Por lo general consideramos al Estado y en especial a las organizaciones que lo conforman como algo continuo, como algo que permanece en el tiempo y supera la existencia misma de sus miembros, pero también como el seno de una relación cambiante del conglomerado social en que se sustenta, en donde coexisten orden y desorden, y distintos grupos de actores y fuerzas que muchas veces pugnan entre sí.  Y esta visión de complejidad nos muestra cómo es un espacio donde coexisten diversos grupos con fines e intereses distintos, un sistema social abierto que interacciona con otros actores en el contexto internacional, y en su interior como una realidad social en la que se presentan relaciones ambiguas y procesos contradictorios que pujan con fuerza hacia el mantenimiento del estado de cosas o que la movilizan hacia el cambio.

Una forma de ver lo que se acaba de mencionar es comparando el tipo de Estado que propulsó la socialdemocracia en la segunda mitad del siglo pasado en nuestro país, y las transformaciones que realizó el neoliberalismo desde finales del mismo siglo hasta ahora.

En el primero se prioriza la participación del Estado en el desarrollo, en el segundo la participación de la iniciativa privada en el mismo.  Ello trae como consecuencia transformaciones importantes en el accionar de las organizaciones del Estado.

Por ello, en el análisis de la eficacia de los programas y políticas públicas en la prestación de los servicios esenciales es fundamental evaluar la condición de los beneficiarios.
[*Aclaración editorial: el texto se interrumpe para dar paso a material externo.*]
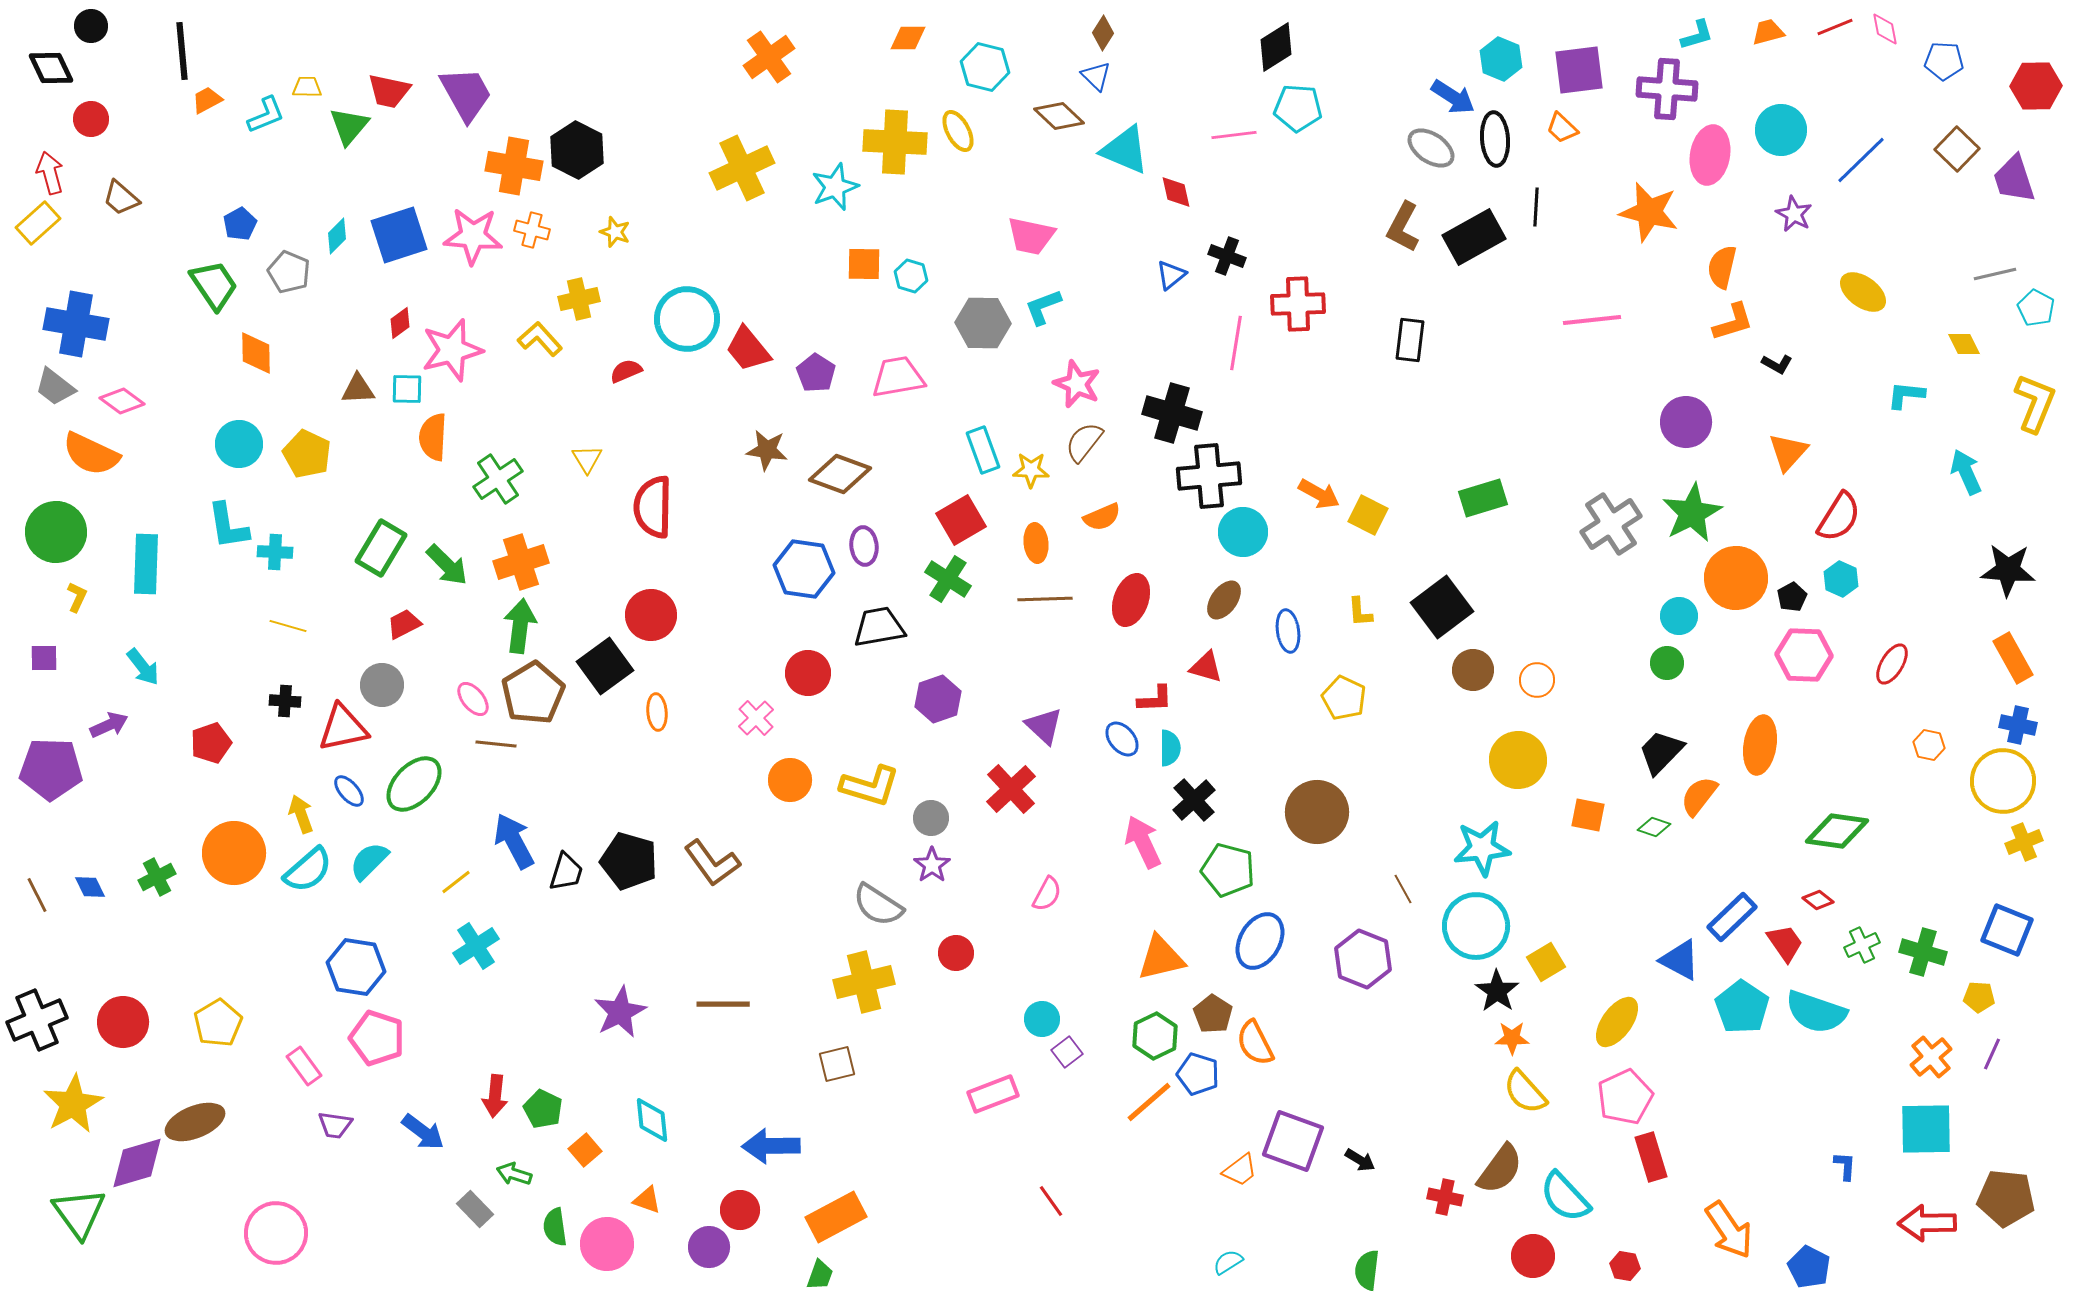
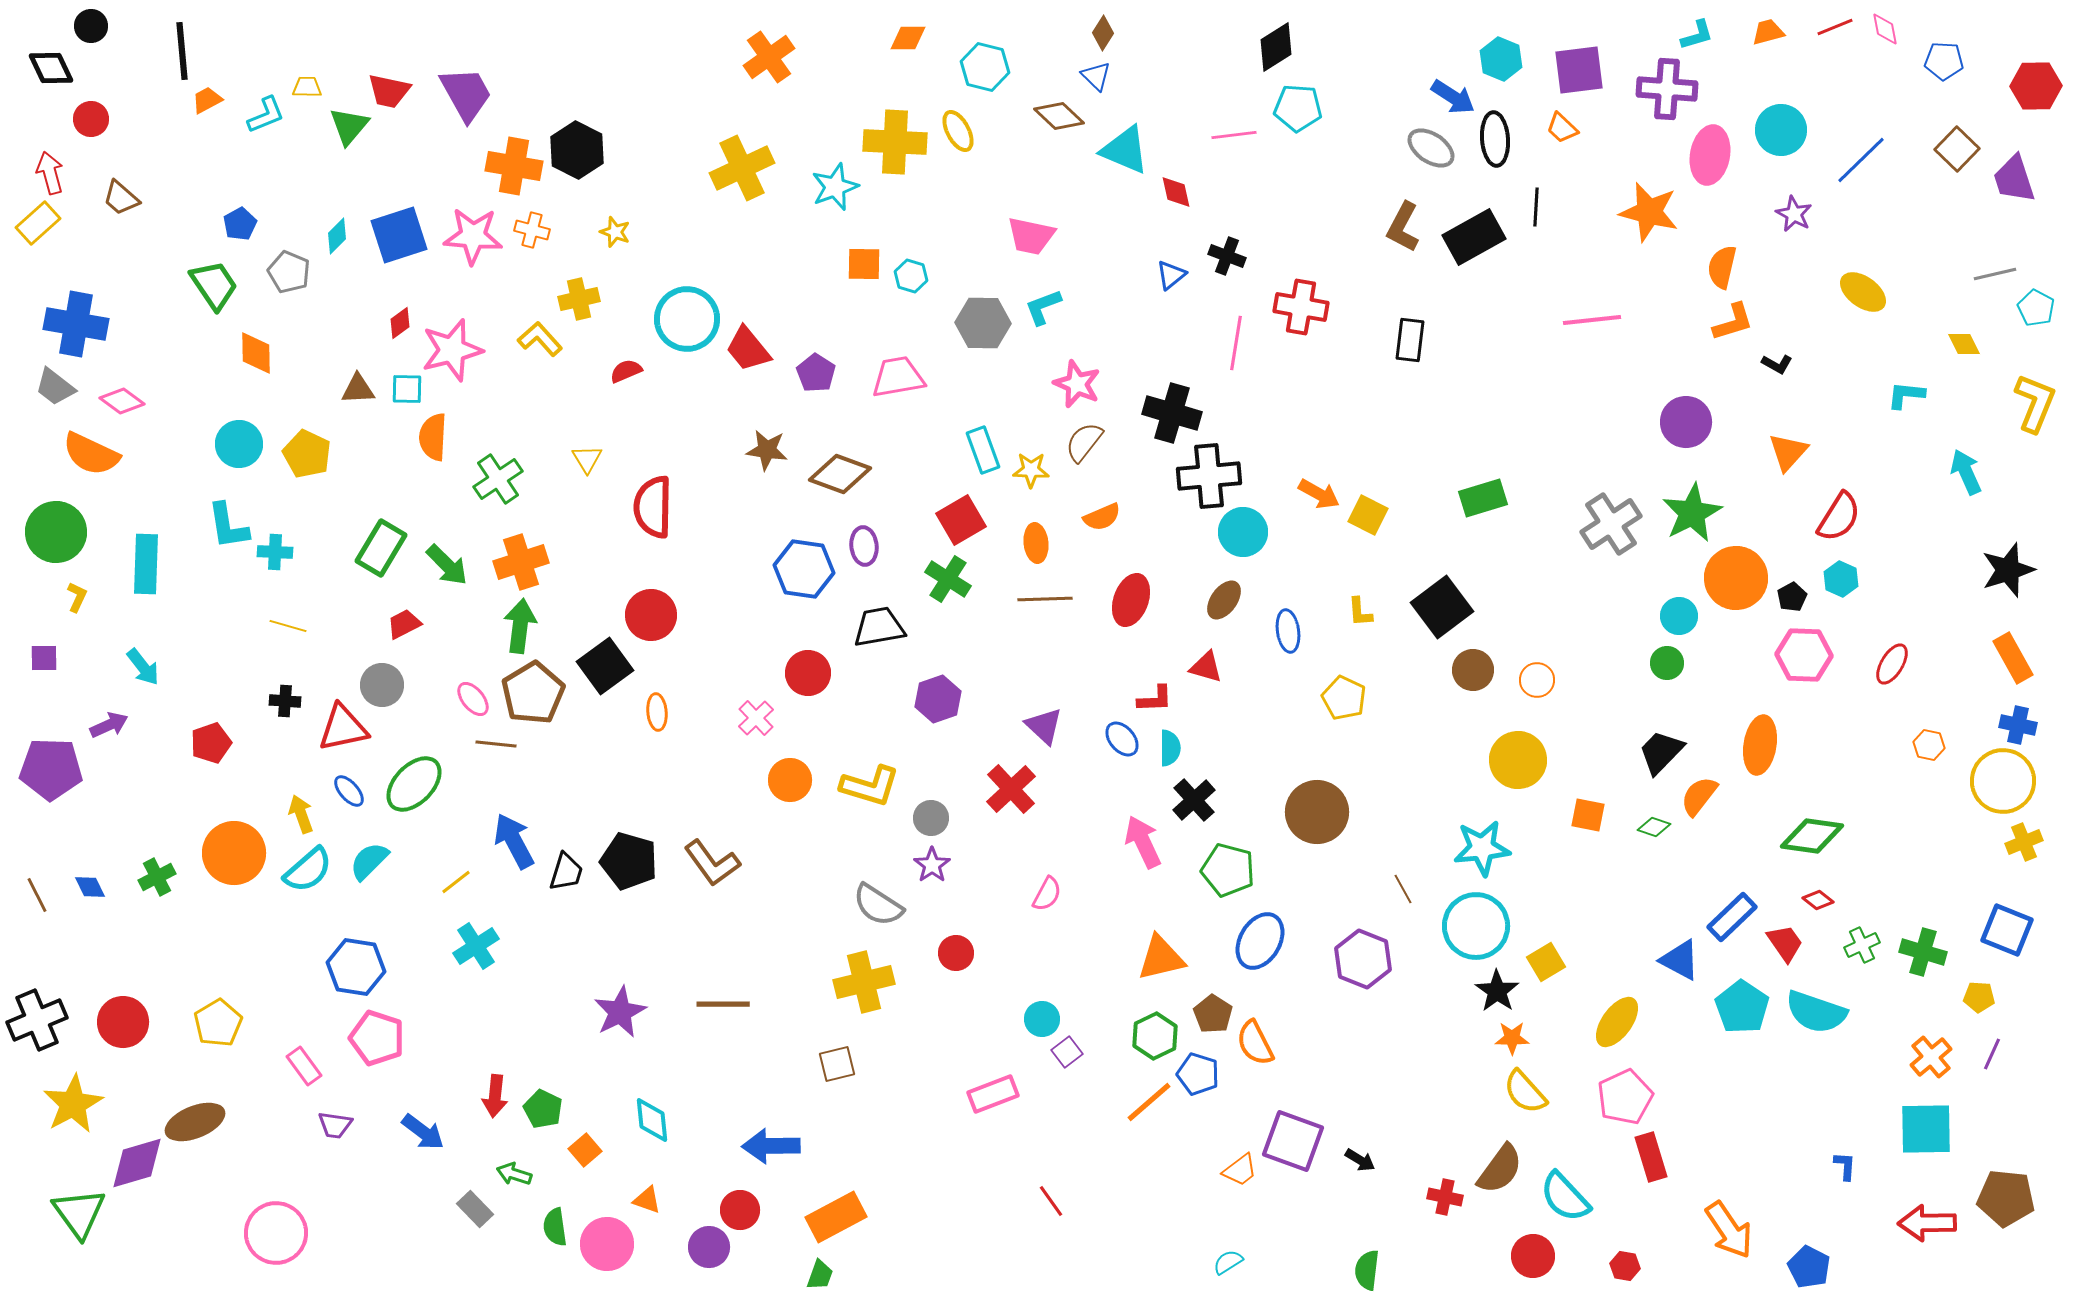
red cross at (1298, 304): moved 3 px right, 3 px down; rotated 12 degrees clockwise
black star at (2008, 570): rotated 22 degrees counterclockwise
green diamond at (1837, 831): moved 25 px left, 5 px down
No como casilleros de un tablero sino en función de la calidad de sus necesidades, de sus carencias, como también de sus potencialidades. Deben considerarse asimismo los impactos de esas actividades sobre el medio social más amplio (Etkin, Jorge. 2000), recordando que los destinatarios de los servicios públicos no son todos iguales, ya que son diferentes sus posibilidades de ejercer sus derechos o disfrutar de esos servicios. Difiere su relación con el aparato estatal.

Causa indignación cuando de manera recurrente se conoce que organizaciones del Estado han acumulado ingentes sumas de dinero de todos los ciudadanos, no dirigiéndolas a financiar las actividades propias de los objetivos para los que fueron creadas, como en el caso del IMAS, en donde acumulan miles de millones de colones y en cambio los programas de comedores escolares deben reducir la calidad, variedad y cantidad de los alimentos que se suministran a los niños de los estratos más pobres de la población; o el caso de la municipalidades, en donde no se ejecutan también miles de millones que deberían utilizarse en la construcción y mantenimiento de los servicios públicos, por ineficiencia e incapacidad, para dar solamente dos ejemplos recientes.
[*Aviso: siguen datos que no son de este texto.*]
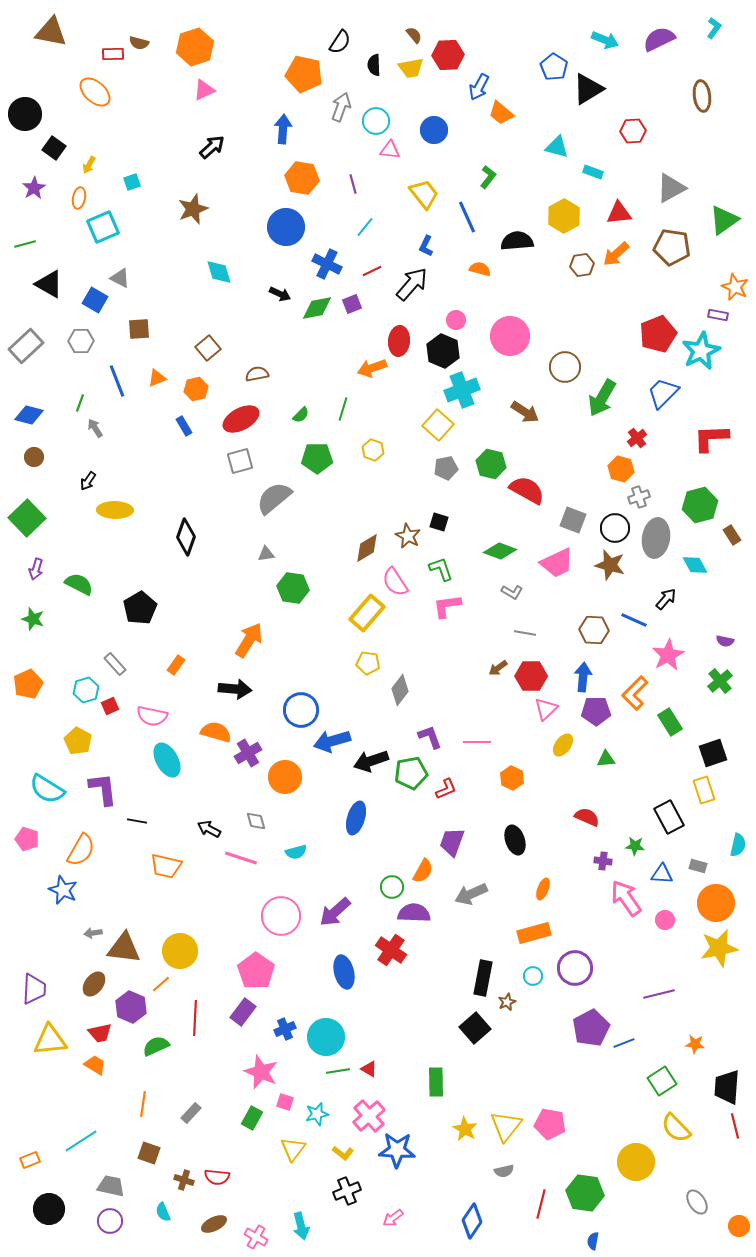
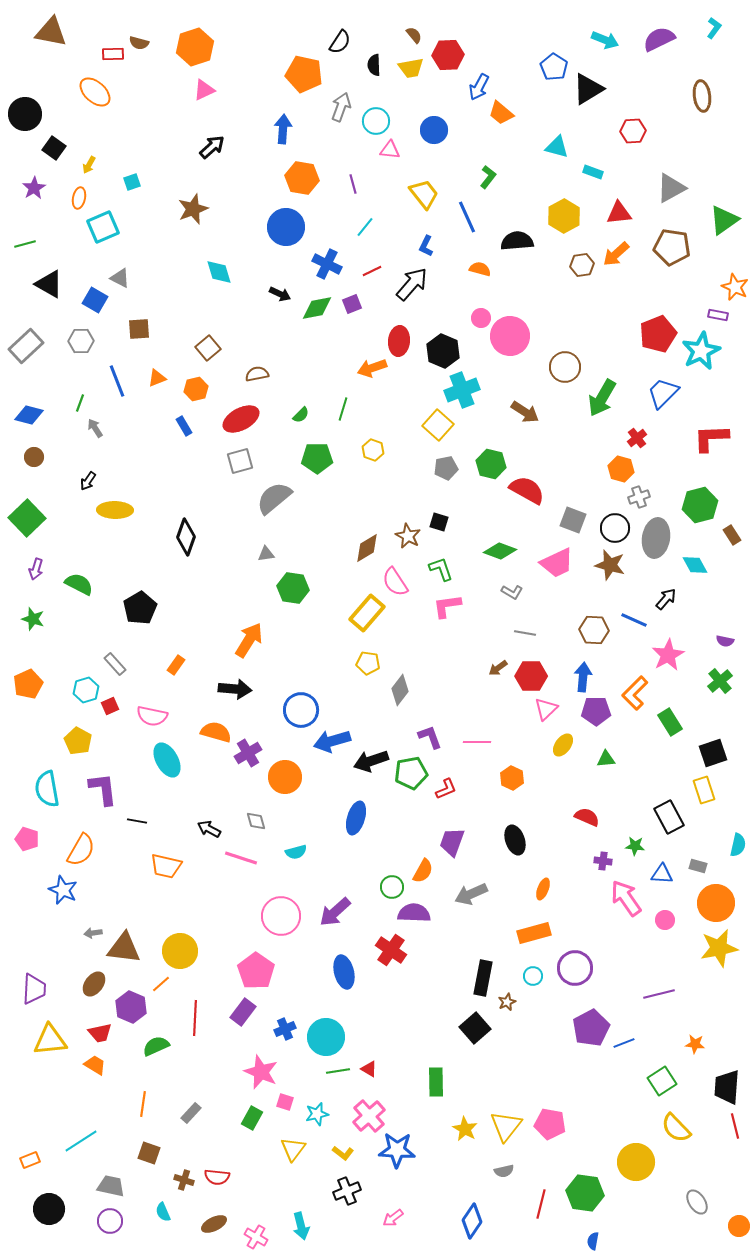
pink circle at (456, 320): moved 25 px right, 2 px up
cyan semicircle at (47, 789): rotated 48 degrees clockwise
Y todo ello con la complicidad culpable de quienes han sido elegidos por el pueblo para administrar el Estado y de quienes éstos hayan designado para conducir las organizaciones estatales, ya que por lo general median otros intereses, entre los cuales sobresale el que, por ejemplo, no hayan desarrollado todavía los mecanismos corruptos para entregar dichos fondos a sus socios en negocios turbios a costa de la construcción de obra pública.

El concepto de Reforma Administrativa se refiere solamente a la modificación, modernización o actualización de las organizaciones encargadas de algunas de las funciones del Estado, en su campo de especial accionar. No cuestiona el propósito de su existencia, sino la eficacia, la eficiencia y la productividad de su organización, funcionamiento, utilización de sus recursos (humanos, tecnológicos, financieros y administrativos) en la obtención de los objetivos que se le han señalado como propios y razón de su existencia.

Como puede verse de inmediato, el ámbito, extensión y profundidad de ambos procesos de reforma son totalmente distintos. El primero es de amplio espectro, el segundo más concentrado en un sector u organizaciones del Estado, su funcionamiento y la operatividad con que logra sus objetivos.

Con estas consideraciones deberíamos ver, por ejemplo, qué entiende o no el Ministerio de Planificación, cuando nos habla de Reforma del Estado. No será que se está refiriendo a Reforma Administrativa?